Every morning of her adult life, my maternal grandmother sat at the corner of her kitchen table, cracked an egg, found its yolk and made mayonnaise.
She may not have used the mayonnaise on a given day, but she made it nonetheless. So too, she never saved mayonnaise from one day to another, for mayonnaise was always to be made in the morning of each day.
She made it in a very old-fashioned way. She took a plate, one with an appreciable ridge to its edge, lay it at an angle on her lap and set the yolk there, in the rim, and smashed it with the flat of the fork, swooping up the yellow into the whole of the plate until the egg creamed and became ready for its oil.
She said the fresher the egg, the better. She said the yolk of a fresh egg was “fier” — she spoke French: the yolk sat up “proudly” – and would take up oil more efficiently than the humble yolks of older eggs.
It was best, she said, that the yolk and the oil be at room temperature (which was, in her home in rural Belgium, much less than the norm in America) and that the plate be as well.
She used a plain oil, an olive oil of medial heritage, neither too fruity nor industrially dreary.
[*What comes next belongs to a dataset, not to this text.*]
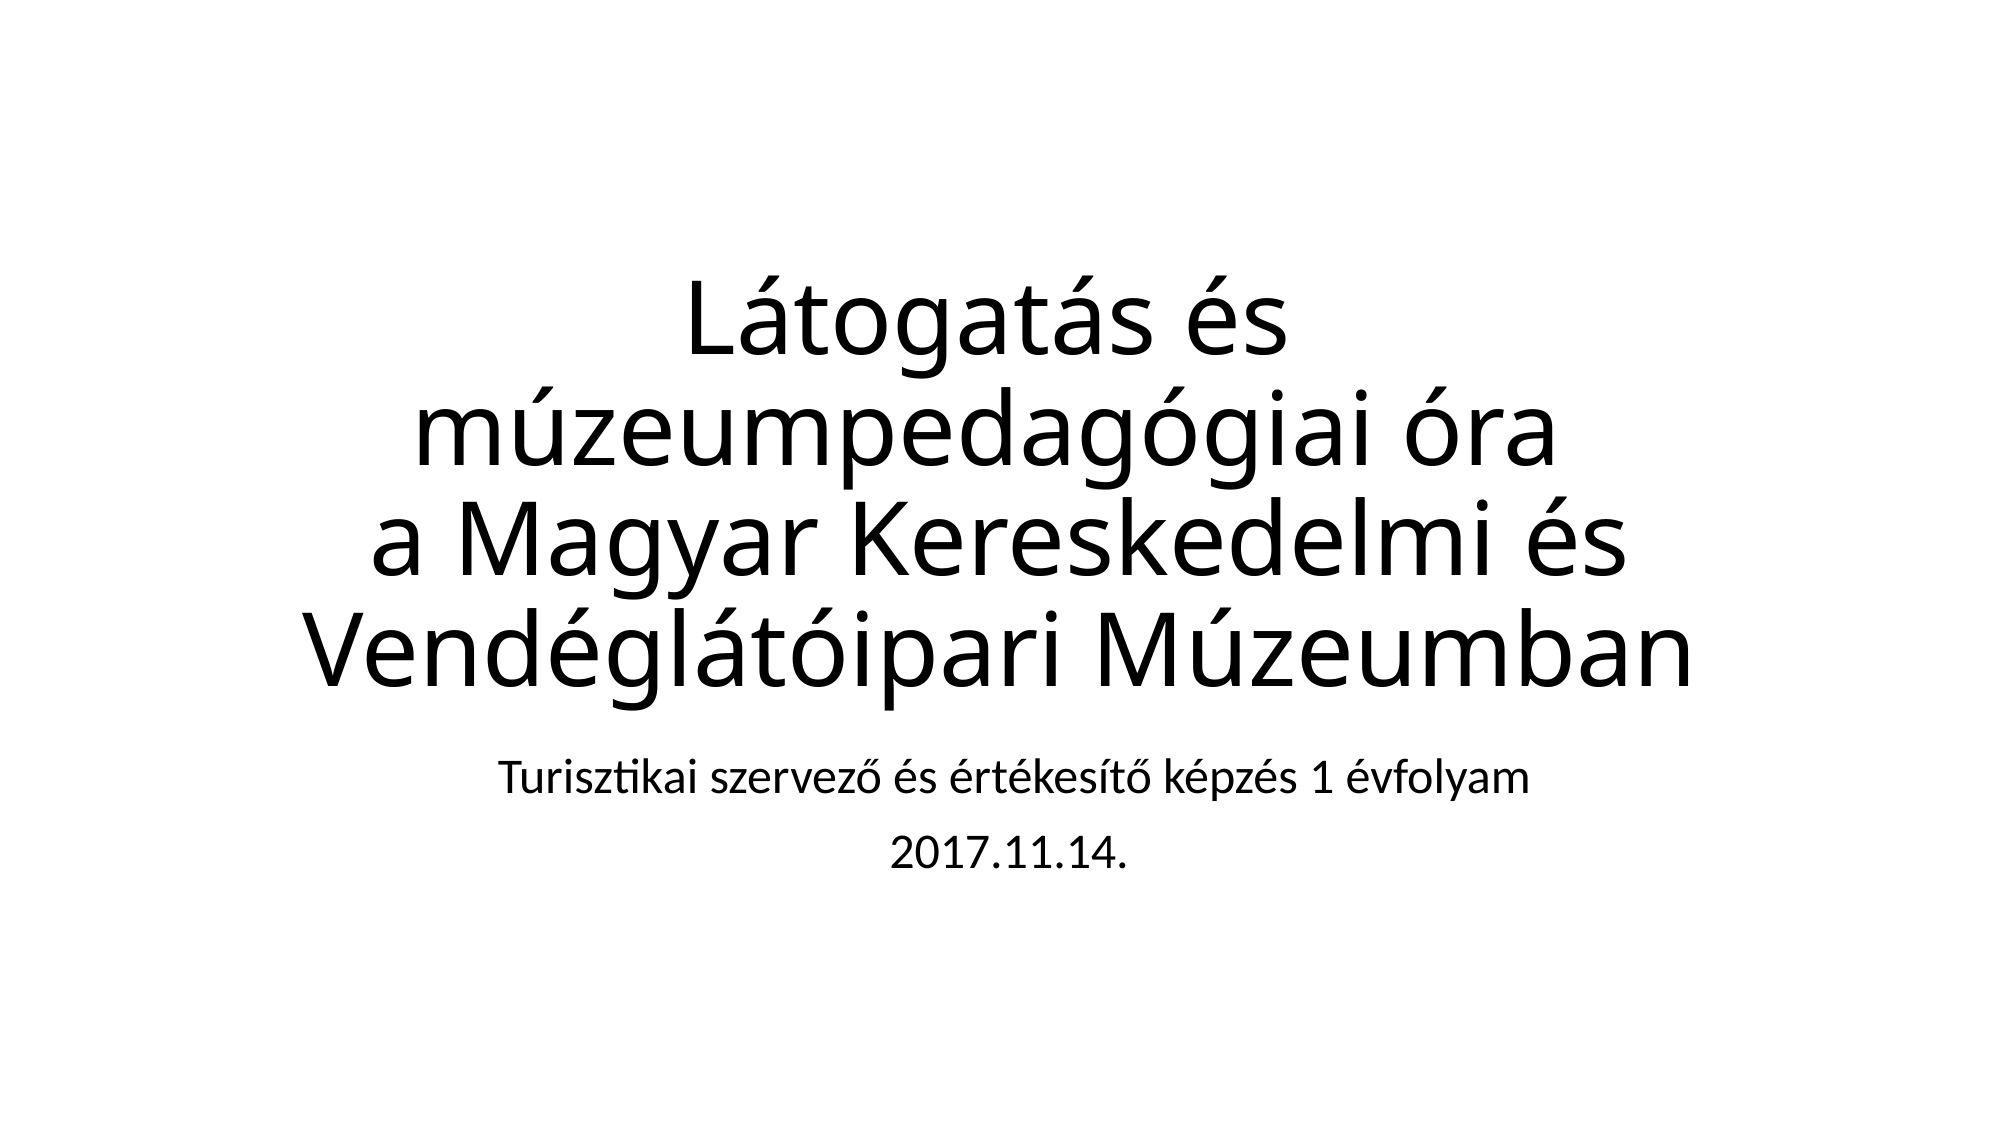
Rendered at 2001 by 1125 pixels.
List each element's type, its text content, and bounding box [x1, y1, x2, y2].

subtitle Turisztikai szervező és értékesítő képzés 1 évfolyam 2017.11.14. [264, 742, 1765, 1015]
title Látogatás és múzeumpedagógiai óra a Magyar Kereskedelmi és Vendéglátóipari Múzeumban [249, 184, 1750, 717]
In her opinion, a good egg and a fair oil were the best amalgam. People made mayonnaise with petticoat oils, she said, and, in the end, the egg cowered under the strong flavor of the oil — and that was not right.
She seasoned her mayonnaise with lemon juice, salt and a little white pepper. No mustard, because she felt that mayonnaise was simply and beautifully the marriage of an egg’s yolk and enough oil to give it a gown.
The biggest mistake, she said, is to pour on too much oil at the beginning. It’s a natural impulse because making mayonnaise is slow business and you’ve got the yolk ready and you know it’s just an emulsion of egg and oil, so why not simply get the two of them in bed right away.
No, she sat there taking the yolk up and up again with her fork into the plane of the plate, a drip of oil, then three or four drips, then a wee stream – as patient and methodical as a turtle to its dinner – until the two became one, a jelly, a pudding, an ointment, the most delicious sauce that I loved to taste.
Typically, she used her mayonnaise to fashion what the French call “une salade a la russe” with vegetables such as diced potato, petits pois, haricots verts and julienned carrots, and wee sausages or rolled up cold cuts, all piled into cake-like arrangements for which the mayonnaise was both mortar and “frosting.”
She let the salad set up, then cut it into wedges, like slices of cake placed on leaves of lettuce. These were delicious salads, all crunch and smoosh and different flavors with every bite.
But the salient feature of my grandmother’s salads was their mayonnaise: an ever-so-slightly piquant matrimony of egg yolk and oil, waxen white and glossy, and made by hand that very day.
My Grandmother’s Homemade Mayonnaise
Makes 1/2 to 3/4 cup
- 1 large egg yolk, at room temperature
- 1 teaspoon freshly squeezed lemon juice
- 3/4 cup canola, safflower or pure olive oil (not extra virgin cold-pressed oil)
On a room temperature plate, smash and stir the egg with a fork until creamed. Add a tiny amount of oil at a time and blend. Season with lemon juice, salt and pepper.